H2: Masculiniteit heeft een positieve relatie met het gebruik van earnings management.

(17)

Aan de hand van de artikelen van Gopalan en Jayaraman (2012), Prencipe en Bar-Yosef (2011a) en Prencipe et al. (2011b), de agency theorie van Jensen en Meckling (1976) en de stewardship theorie van Davis et al. (1997) wordt een negatief effect van familiebedrijven op earnings management verwacht. Bovendien wil dit onderzoek het effect van de cultuurdimensie masculiniteit onderzoeken op deze relatie.
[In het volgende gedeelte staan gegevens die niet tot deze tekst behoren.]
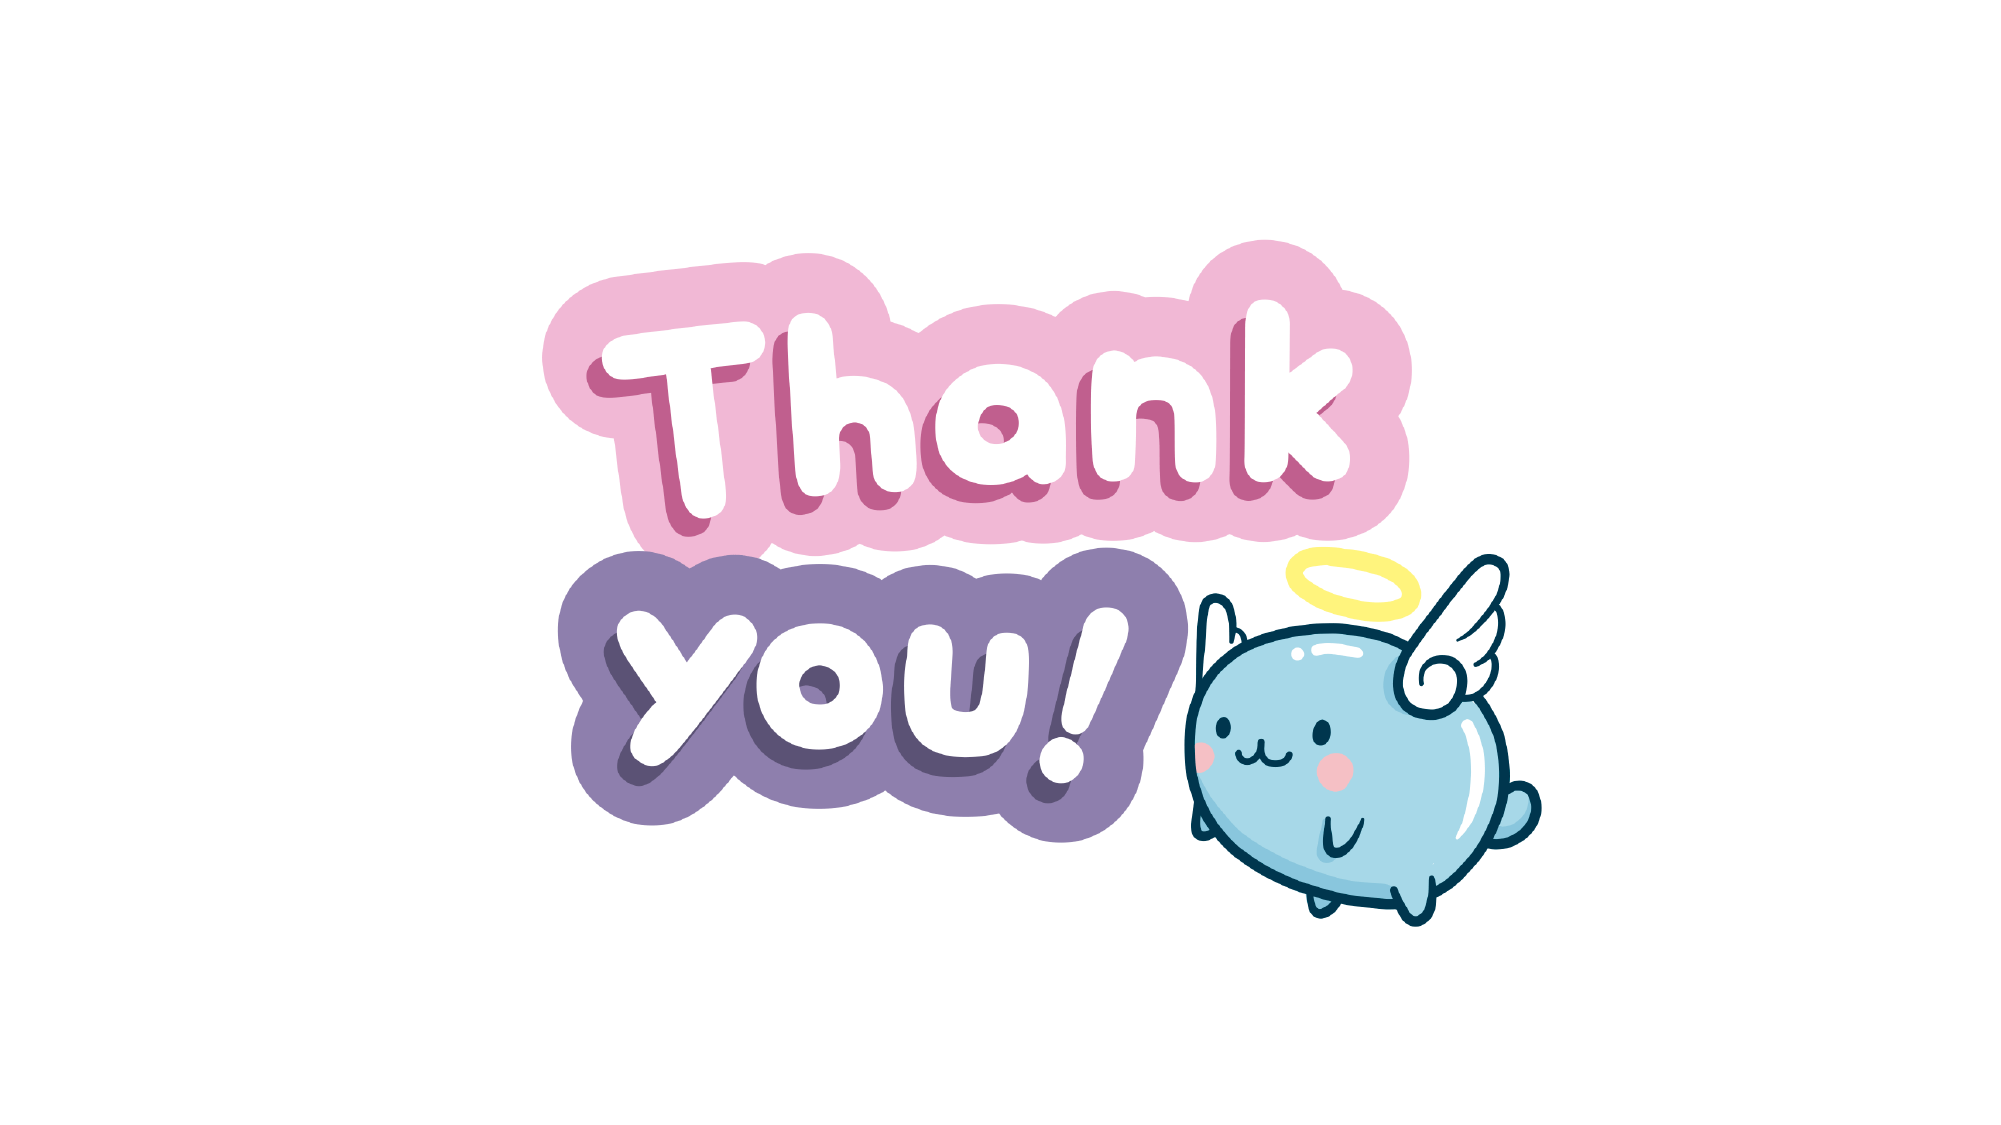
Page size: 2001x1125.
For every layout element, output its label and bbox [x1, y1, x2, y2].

picture [522, 220, 1561, 946]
Masculiniteit is onderdeel van de vijf cultuurdimensies en is volgens Hofstede (2001) gerelateerd aan de divisie van emotionele rolverdeling tussen man en vrouw. Masculiniteit staat voor de mannelijke karakteristieken binnen deze rolverdeling, meer waarde hechten aan competitiviteit en het vergaren van rijkdom en luxe. Femininiteit staat voor de vrouwelijk karakteristieken binnen deze rolverdeling, bescheidenheid en dienen (Hofstede, 2001). Aan de hand van het onderzoek van Guan en Pourjalali (2010), de agency theorie van Jensen en Meckling (1976) en de stakeholder theory van Freeman (1984) blijkt dat masculiniteit van invloed is op de relatieve mate van gebruik van earnings management.

Er zijn meerdere onderzoeken die de relatie onderzoeken tussen culturele dimensies en familiebedrijven (e.g. Zahra et al., 2004; Chakrabarty, 2009; Lerner en Malach-Pines, 2011). Chakrabarty (2009) vindt in zijn onderzoek een sterk verband tussen culturele dimensies en familiebedrijven. Waar Lerner en Malach-Pines (2011) grote verschillen vinden tussen familiebedrijven in verschillende culturen. Uit deze onderzoeken blijkt dat de culturele dimensies onder andere van invloed zijn op de ownership structure.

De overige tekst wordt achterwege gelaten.